▶ [How to complete this task] The expected answer is a verbatim transcription of the lines below, beginning with the first and ending with the line that holds "Sec A4☐☐: Pivot", without pictures.

▶ [Records for this exercise]
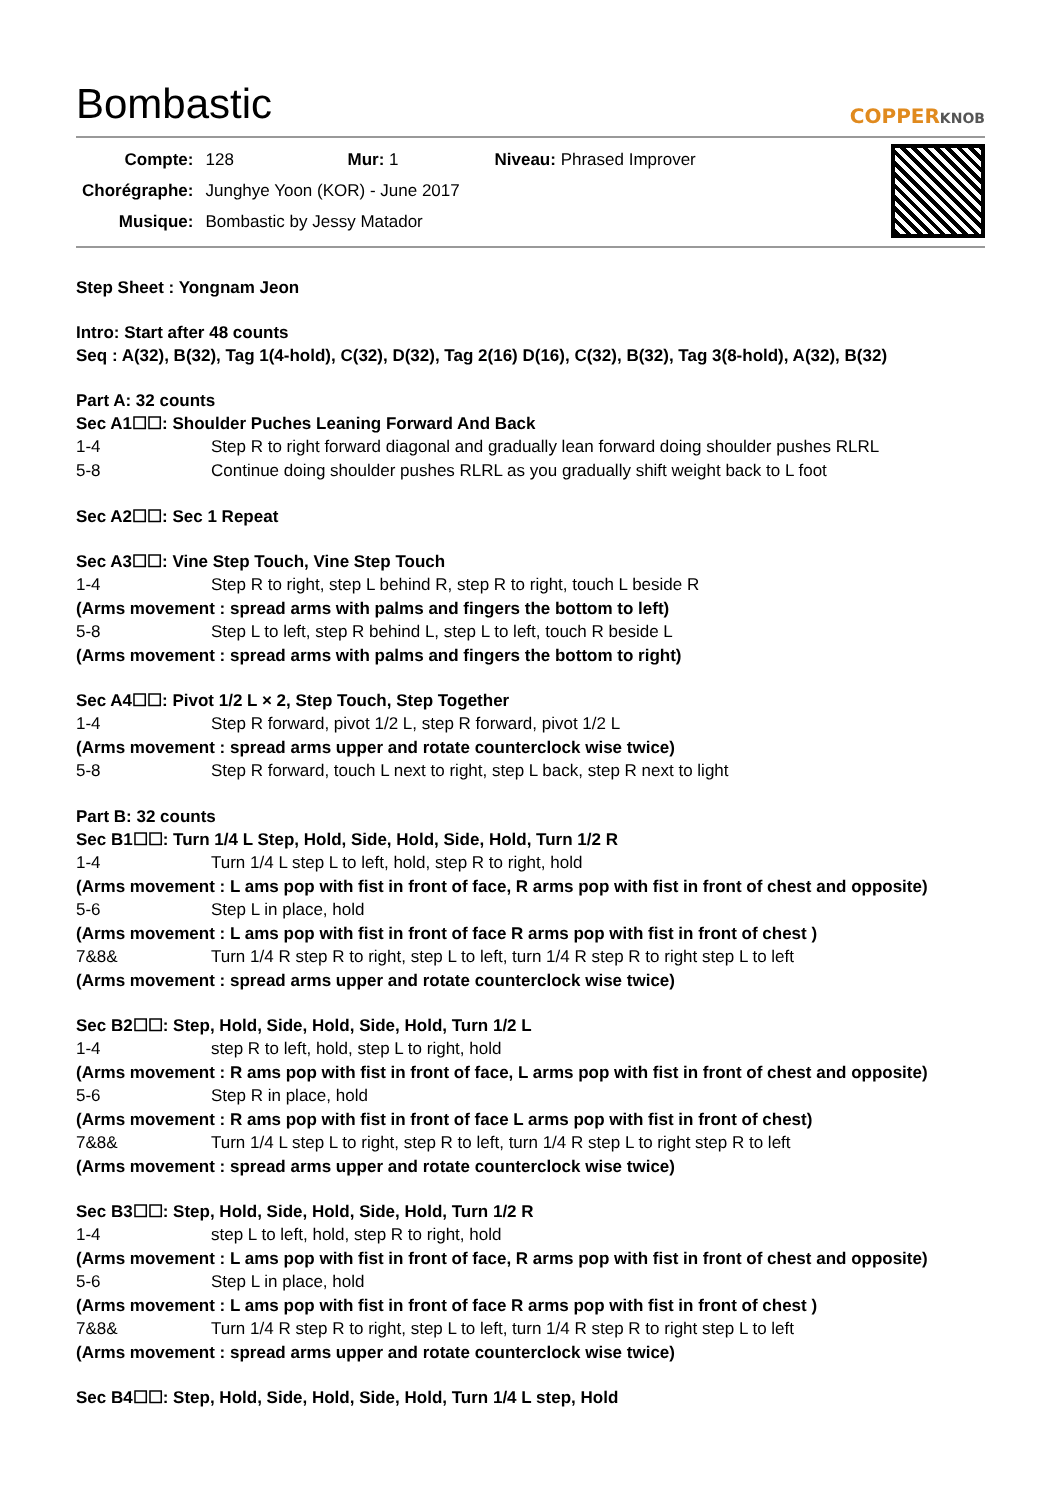Bombastic
COPPERKNOB
| Compte: | 128 | Mur: 1 | Niveau: Phrased Improver |
| Chorégraphe: | Junghye Yoon (KOR) - June 2017 | | |
| Musique: | Bombastic by Jessy Matador | | |
Step Sheet : Yongnam Jeon
Intro: Start after 48 counts
Seq : A(32), B(32), Tag 1(4-hold), C(32), D(32), Tag 2(16) D(16), C(32), B(32), Tag 3(8-hold), A(32), B(32)
Part A: 32 counts
Sec A1☐☐: Shoulder Puches Leaning Forward And Back
1-4 Step R to right forward diagonal and gradually lean forward doing shoulder pushes RLRL
5-8 Continue doing shoulder pushes RLRL as you gradually shift weight back to L foot
Sec A2☐☐: Sec 1 Repeat
Sec A3☐☐: Vine Step Touch, Vine Step Touch
1-4 Step R to right, step L behind R, step R to right, touch L beside R
(Arms movement : spread arms with palms and fingers the bottom to left)
5-8 Step L to left, step R behind L, step L to left, touch R beside L
(Arms movement : spread arms with palms and fingers the bottom to right)
Sec A4☐☐: Pivot 1/2 L × 2, Step Touch, Step Together
1-4 Step R forward, pivot 1/2 L, step R forward, pivot 1/2 L
(Arms movement : spread arms upper and rotate counterclock wise twice)
5-8 Step R forward, touch L next to right, step L back, step R next to light
Part B: 32 counts
Sec B1☐☐: Turn 1/4 L Step, Hold, Side, Hold, Side, Hold, Turn 1/2 R
1-4 Turn 1/4 L step L to left, hold, step R to right, hold
(Arms movement : L ams pop with fist in front of face, R arms pop with fist in front of chest and opposite)
5-6 Step L in place, hold
(Arms movement : L ams pop with fist in front of face R arms pop with fist in front of chest )
7&8& Turn 1/4 R step R to right, step L to left, turn 1/4 R step R to right step L to left
(Arms movement : spread arms upper and rotate counterclock wise twice)
Sec B2☐☐: Step, Hold, Side, Hold, Side, Hold, Turn 1/2 L
1-4 step R to left, hold, step L to right, hold
(Arms movement : R ams pop with fist in front of face, L arms pop with fist in front of chest and opposite)
5-6 Step R in place, hold
(Arms movement : R ams pop with fist in front of face L arms pop with fist in front of chest)
7&8& Turn 1/4 L step L to right, step R to left, turn 1/4 R step L to right step R to left
(Arms movement : spread arms upper and rotate counterclock wise twice)
Sec B3☐☐: Step, Hold, Side, Hold, Side, Hold, Turn 1/2 R
1-4 step L to left, hold, step R to right, hold
(Arms movement : L ams pop with fist in front of face, R arms pop with fist in front of chest and opposite)
5-6 Step L in place, hold
(Arms movement : L ams pop with fist in front of face R arms pop with fist in front of chest )
7&8& Turn 1/4 R step R to right, step L to left, turn 1/4 R step R to right step L to left
(Arms movement : spread arms upper and rotate counterclock wise twice)
Sec B4☐☐: Step, Hold, Side, Hold, Side, Hold, Turn 1/4 L step, Hold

▶ [Reply to the task]
Bombastic
COPPERKNOB
| Compte: | 128 | Mur: 1 | Niveau: Phrased Improver |
| Chorégraphe: | Junghye Yoon (KOR) - June 2017 | | |
| Musique: | Bombastic by Jessy Matador | | |
Step Sheet : Yongnam Jeon
Intro: Start after 48 counts
Seq : A(32), B(32), Tag 1(4-hold), C(32), D(32), Tag 2(16) D(16), C(32), B(32), Tag 3(8-hold), A(32), B(32)
Part A: 32 counts
Sec A1☐☐: Shoulder Puches Leaning Forward And Back
1-4 Step R to right forward diagonal and gradually lean forward doing shoulder pushes RLRL
5-8 Continue doing shoulder pushes RLRL as you gradually shift weight back to L foot
Sec A2☐☐: Sec 1 Repeat
Sec A3☐☐: Vine Step Touch, Vine Step Touch
1-4 Step R to right, step L behind R, step R to right, touch L beside R
(Arms movement : spread arms with palms and fingers the bottom to left)
5-8 Step L to left, step R behind L, step L to left, touch R beside L
(Arms movement : spread arms with palms and fingers the bottom to right)
Sec A4☐☐: Pivot 1/2 L × 2, Step Touch, Step Together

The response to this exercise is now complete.